Катастрофическое положение с отчетностью и статистикой Ф. Э. Дзержинский проиллюстрировал на конкретном примере: «Наша система и наша практика управления являют- ся одной из важнейших помех, препятствующих поднятию производительности труда в тех органах, которые создают материальные ценности. Мне вчера показывал председатель Резинотреста, как бумажка, присланная в Ре-зинотрест из саратовского отделения с запросом, проходила через 32 руки для того, чтобы по почте был послан ответ. Председатель треста мне указал, что выяснилось, что достаточно только 5 рук, чтобы эта бумажка получила ответ» [1, с. 323—324].
Будучи особым и к тому же господствующим общественным классом, советская бюрократия должна была иметь все самое лучшее, в том числе и в материально-денежной сфере. Значительные расходы, как государственные, так и каждого конкретного предприятия, должны были идти на их содержание. Точнее: что значит «должны были идти»? Это сама бюрократия и направляла их на саму себя. «Мне недавно говорили, — приводил Ф. Э. Дзержинский в речи «На борьбу с болезнями управленческого аппарата» на совещании ответственных работников ВСНХ СССР 9 июля 1926 года такой пример, — что в одном из крупнейших трестов на содержание аппарата тратится до 40 % по сравнению с тем, что платится рабочим» [1, с. 331].

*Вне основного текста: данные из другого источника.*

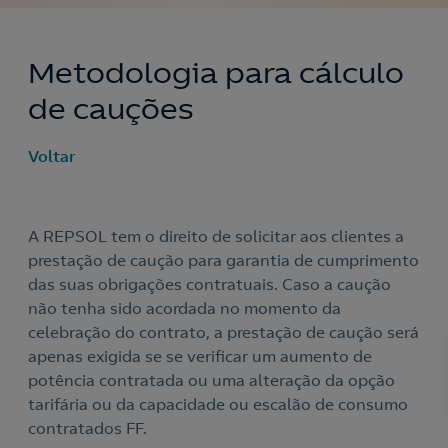
Metodologia para cálculo
de cauções
Voltar
A REPSOL tem o direito de solicitar aos clientes a
prestação de caução para garantia de cumprimento
das suas obrigações contratuais. Caso a caução
não tenha sido acordada no momento da
celebração do contrato, a prestação de caução será
apenas exigida se se verificar um aumento de
potência contratada ou uma alteração da opção
tarifária ou da capacidade ou escalão de consumo
contratados FF.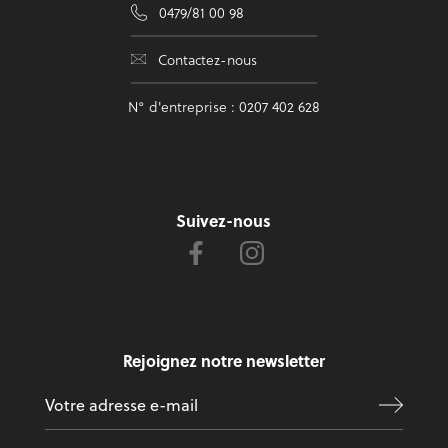
0479/81 00 98
Contactez-nous
N° d'entreprise : 0207 402 628
Suivez-nous
Rejoignez notre newsletter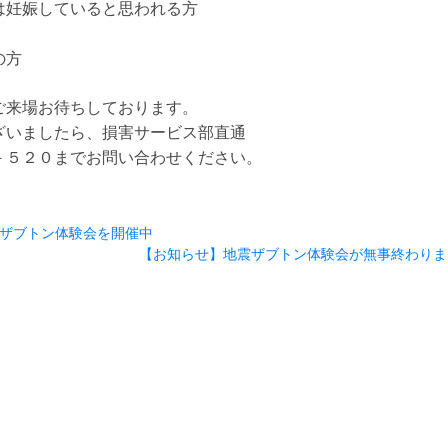
は妊娠していると思われる方
の方
ご来場お待ちしております。
ざいましたら、損害サービス部直通
－５２０までお問い合わせください。
ザブトン体験会を開催中
【お知らせ】地震ザブトン体験会が無事終わり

Много было таких, как Ф. Э. Дзержинский, которые действительно ратовали за улучшение госаппарата и всей системы управления, или мало, неизвестно. По логике существования систем — немного. В любом случае все его усилия оказались напрасными. Кого призывал неугомонный и небезразличный председатель ВСНХ? Кто его слушал и аплодировал? Те, с кем боролся Ф. Э. Дзержинский, ничего менять не только качественно, но и в деталях не собирались. Их почти все устраивало. Не все, но почти все. Например, еще существовал партмаксимум, то есть максимальный месячный оклад для руководящих членов партии, но вскоре (с 1929 по 1932 год) отменят и его.
В своей последней речи (на пленуме ЦК и ЦКК ВКП(б) 20 июля 1926 года) Ф. Э. Дзержинский словно подводил итог своего противостояния с системой и аппаратом. А итог такой: ничего не изменилось, возможно, только к худшему: «Если вы посмотрите на весь наш аппарат, если вы посмотрите на всю нашу систему управления, если вы посмотрите на наш неслыханный бюрократизм, на нашу неслыханную возню со всевозможными согласованиями, то от всего этого я прихожу прямо в ужас» [1, с. 347].
Дзержинский Ф. Э. умер от перенапряжения сил после этого заседания, когда из-за нервного срыва он уже не мог самостоятельно сойти с трибуны, система же одержала очередную победу.